Are they quieter, and seem withdrawn and depressed? Do they come straight home from school and don’t go out at night the way they used to? Are they moodier than usual, and have they become more isolated, falling out with good friends and having trouble sleeping? Then there’s a good chance that they’re the victims of bullying.
Of course, there are the more obvious physical signs, such as bruises, scrapes, lacerations and torn clothing. If you see those, you know there’s something going on.
What to Do
Talk gently and casually to your team. Don’t ask if they’re being bullied, but inquire about the general situation at school, and work your way around to ask if anything is worrying them, as they seem tense and stressed. Make sure they know you’re concerned about their health.
They might deny being bullied, but if you take the soft approach and use patience, in the end you’ll probably hear the truth, even if they won’t name the bullies.
When you discover what’s happening, don’t rant and rage. Stay calm and tell your teen that you’ll work on the problem with them.
One thing you do need to do is inform the school, Make an appointment with the head teacher as lay out all you know for him. He will probably want your teen to attend the meeting, but if fear is a big factor, you can say no to that. Tell him that you expect him to investigate and act on the problem immediately, and don’t take no for an answer. If there’s been a physical assault, you should also involve the police (although your teen might ask you not to).
Internet and Mobile Phone Bullying
Online bullying, through instant messages, e-mails and posting on bulletin boards have risen hugely in the last few years, as have threatening mobile phone text messages. Usually these are anonymous, which can pose a problem, but you can fight them.

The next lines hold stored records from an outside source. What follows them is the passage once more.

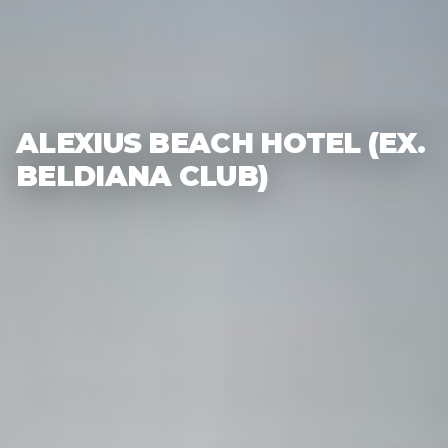
ALEXIUS BEACH HOTEL (EX.
BELDIANA CLUB)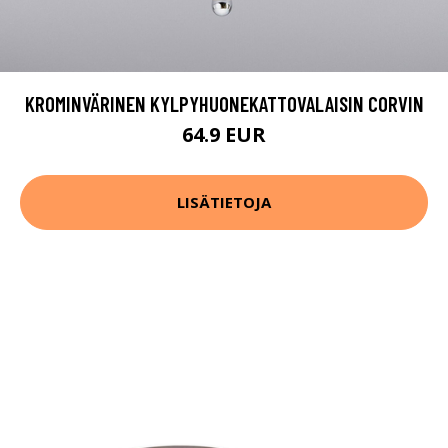
KROMINVÄRINEN KYLPYHUONEKATTOVALAISIN CORVIN
64.9 EUR
LISÄTIETOJA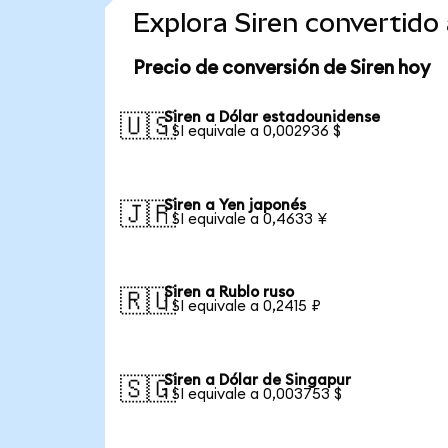
Explora Siren convertid
Precio de conversión de Siren hoy
Siren a Dólar estadounidense
🇺🇸
1 SI equivale a 0,002936 $
Siren a Yen japonés
🇯🇵
1 SI equivale a 0,4633 ¥
Siren a Rublo ruso
🇷🇺
1 SI equivale a 0,2415 ₽
Siren a Dólar de Singapur
🇸🇬
1 SI equivale a 0,003753 $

With e-mails, you can easily discover the service provider of the sender, and contact them (usually firstname.lastname@example.org). They can then identify and block the sender. With instant messages, if they’re insistent and threatening, print them and inform the police, as well as blocking the sender. With bulletin boards, there, contact the host and inform them, and demand politely that they take action.
With mobile phones, it can be trickier. Again, if there’s an ongoing pattern, record when the texts were received and what they said, and inform the police, because these comprise harassment. Even when the number is masked, it’s possible to identify the caller. You can also get a new SIM card with a different number for your teen – but you need to make sure that number is only given to friends.
You really can help your teen if he or she is being bullied, but a lot depends on you remaining actively involved in their lives, and making sure there’s a bond where they feel they can talk to you and open up properly. Bullying can be beaten. It’s not easy, it takes time, effort, and guts, especially on the part of your teen, but it can be done.